Despite the passing of the Equal Pay Act of 1963, women still have difficulty receiving equal pay for equal work, even in women-dominated professions such as education and nursing. Combined with the fact that women hold two-thirds of all student debt in America, women face greater challenges building wealth than their male counterparts in their professions. Biden plans to cut income-based payments for student loans in half, to 5% of discretionary income. He would also freeze interest on student loans for individuals making less than $25,000 per year and make sure public servants actually benefit from public service loan forgiveness (which would greatly benefit women working in education).
Senate Majority Leader Mitch McConnell is currently refusing to allow a vote on the House-passed Violence Against Women Act of 2019, which would renew and bolster legislation that Biden spearheaded in 1994. As a result, key programs funded to combat gender-based violence, especially for immigrant and Native American communities, have not received crucial funding. Houston Police Chief Art Avecedo lambasted Republican senators holding up the reauthorization of VAWA after an officer was shot after responding to a domestic violence incident, stating:
“I don’t want to hear about how much they support law enforcement. I don’t want to hear about how much they care about lives and the sanctity of lives yet, we all know in law enforcement that one of the biggest reasons that the Senate and Mitch McConnell and John Cornyn and Ted Cruz and others are not getting into a room and having a conference committee with the House and getting the Violence Against Women’s Act [passed] is because the NRA doesn’t like the fact that we want to take firearms out of the hands of boyfriends that abuse their girlfriends. And who killed our sergeant? A boyfriend abusing his girlfriend. So you’re either here for women and children and our daughters and our sisters and our aunts, or you’re here for the [National Rifle Association].”
Not only would Biden ensure that VAWA is reinstated, he would enact universal background checks and push for prohibiting all individuals convicted of assault, battery, or stalking from purchasing or possessing firearms. Additionally, with the rise of online extremist groups such as incels that advocate for committing mass acts of violence against women, Biden would create a task force on online harassment and abuse to focus on the connection between mass shootings, online harassment, extremism, and violence against women.

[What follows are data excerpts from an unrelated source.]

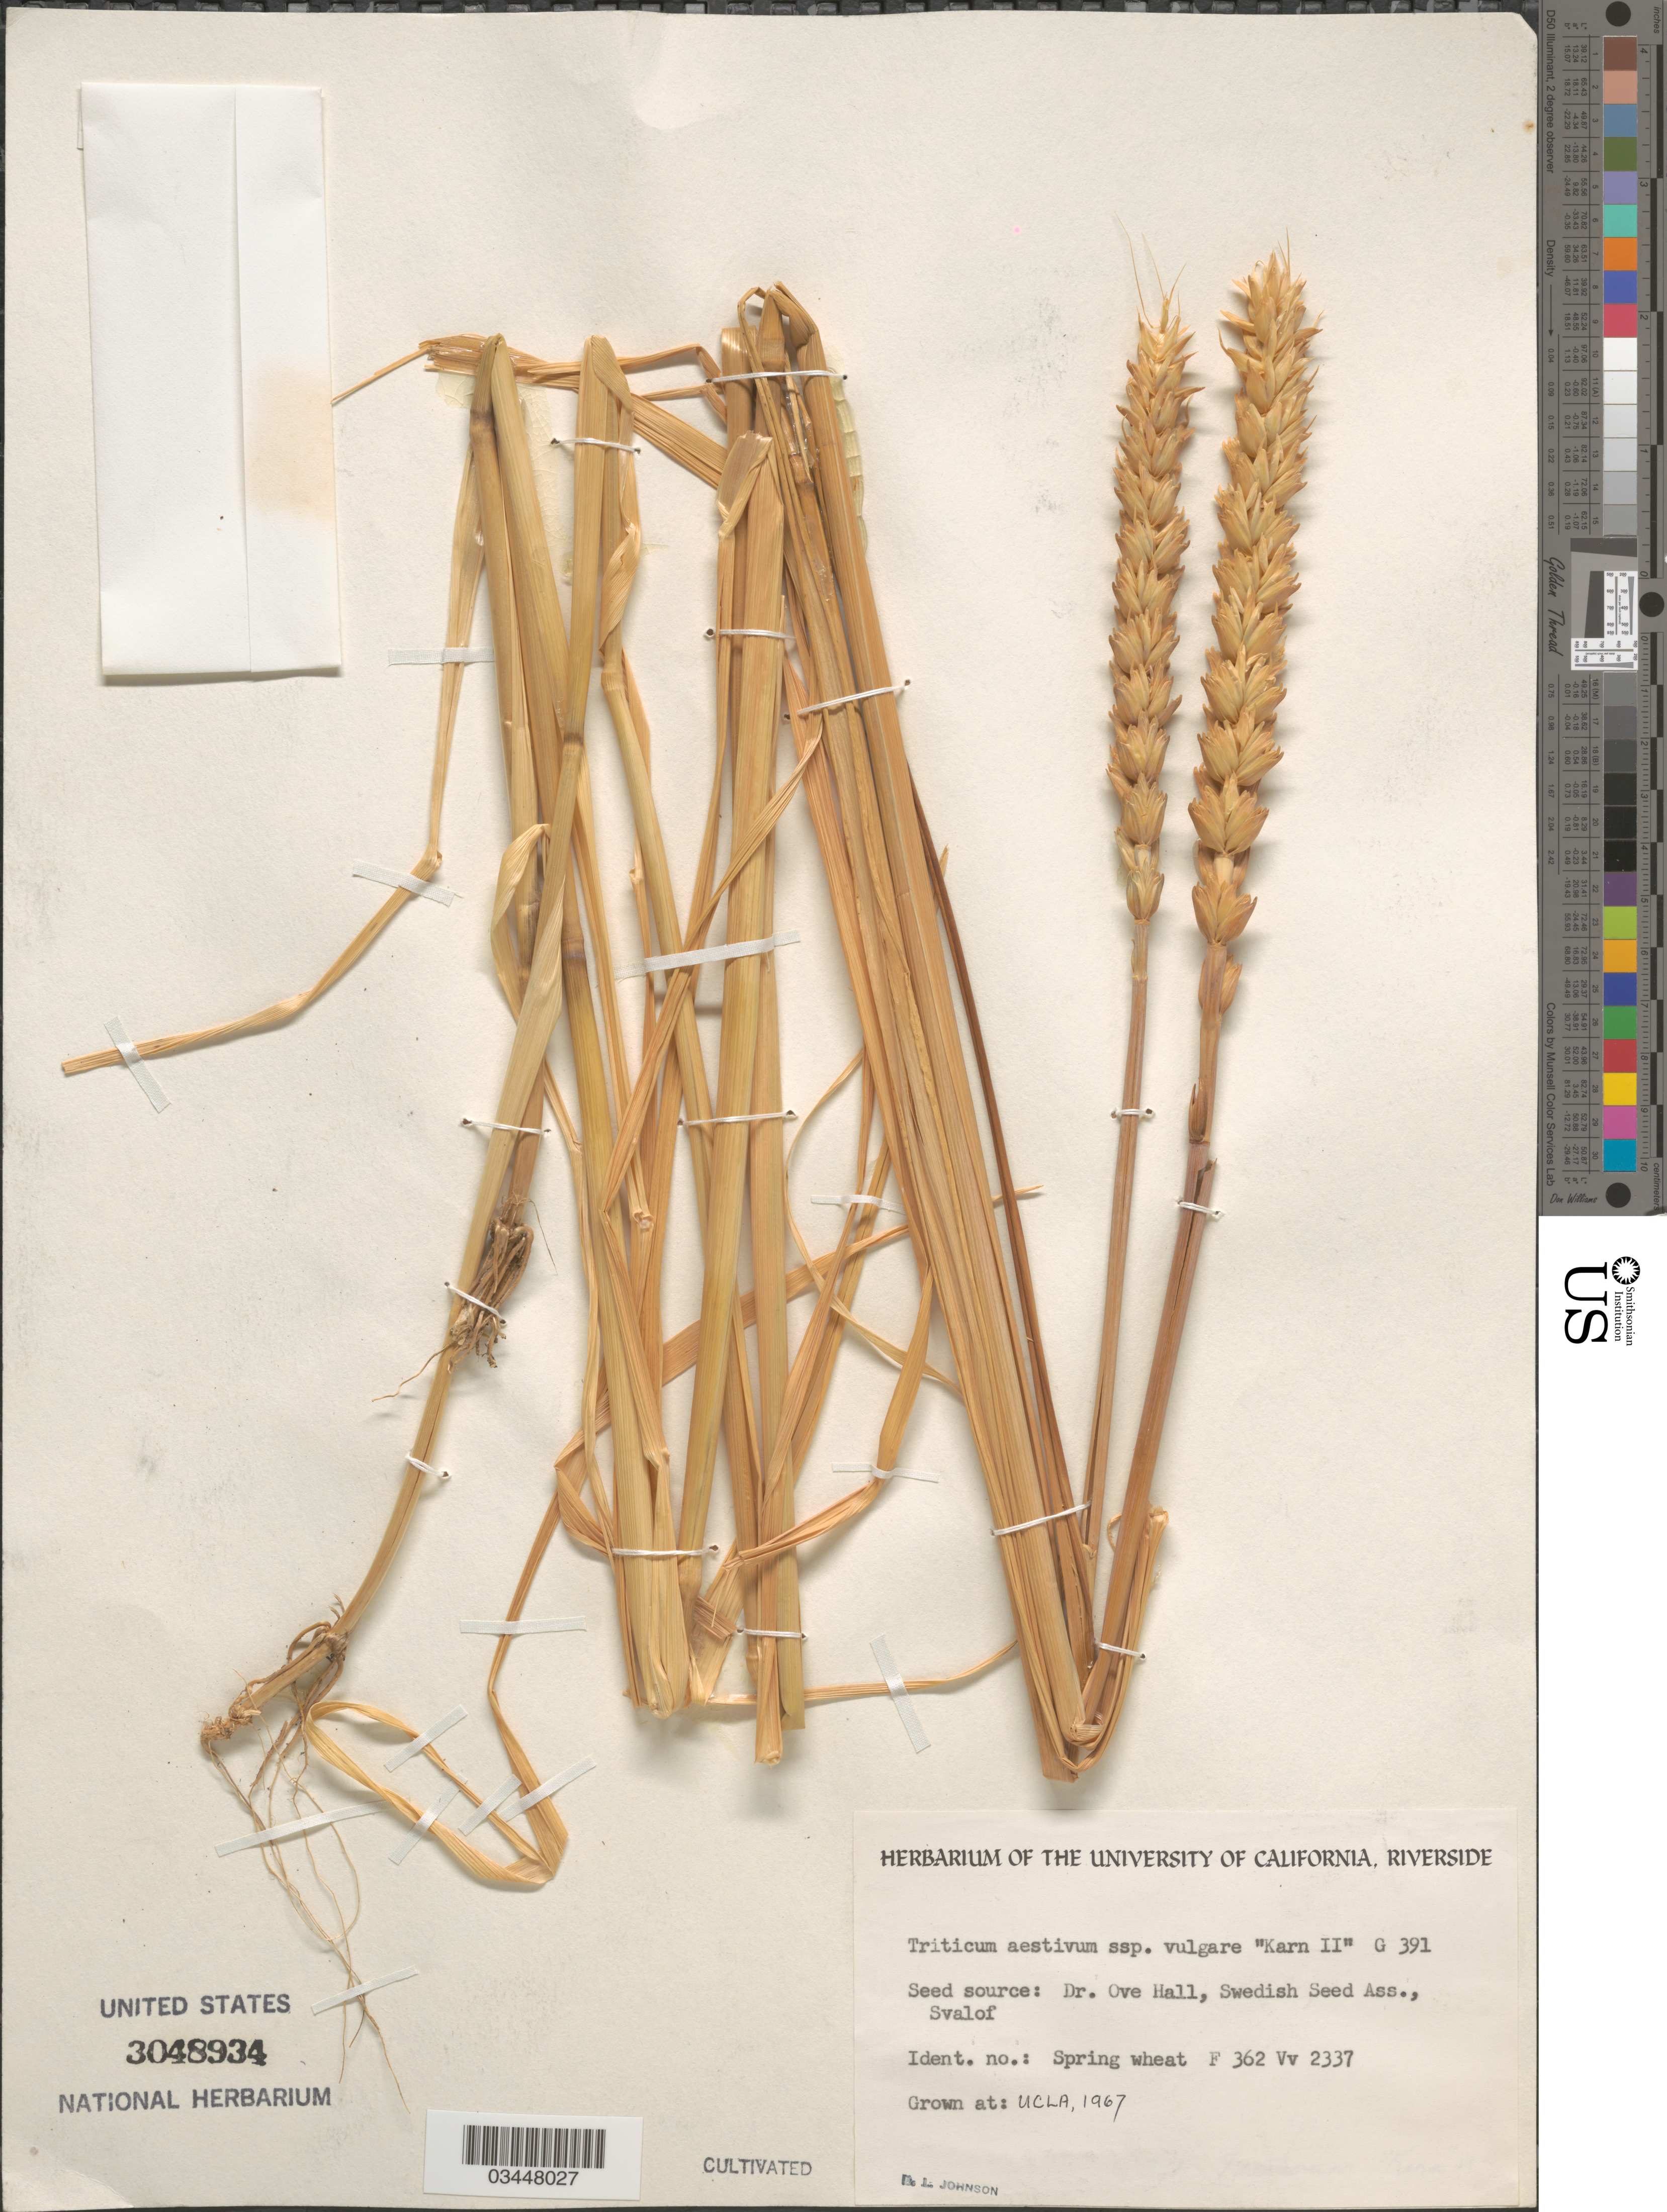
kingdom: Plantae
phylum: Tracheophyta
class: Liliopsida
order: Poales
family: Poaceae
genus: Triticum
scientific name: Triticum aestivum subsp. vulgare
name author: (Vill.) Thell.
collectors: B. Johnson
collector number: G391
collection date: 1967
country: United States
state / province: California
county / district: Los Angeles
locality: UCLA.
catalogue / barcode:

The case for women voting out Trump is so much more than the retweetable soundbites of his sexist comments. Real damage has been done for every American woman’s healthcare, safety, and livelihood. Especially with several members of the Supreme Court reaching retirement age, it is imperative that we do not allow Trump to make another lifetime Supreme Court appointment. Another Trump Supreme Court appointment could roll back women’s rights to a pre- Roe v. Wade state where women would struggle to even make basic healthcare decisions for themselves. The 2020 Presidential Election is one of the most important elections that women will ever vote in for that reason alone. A vote for Joe Biden is a vote for maintaining our current rights as women and furthering gender equity in the United States.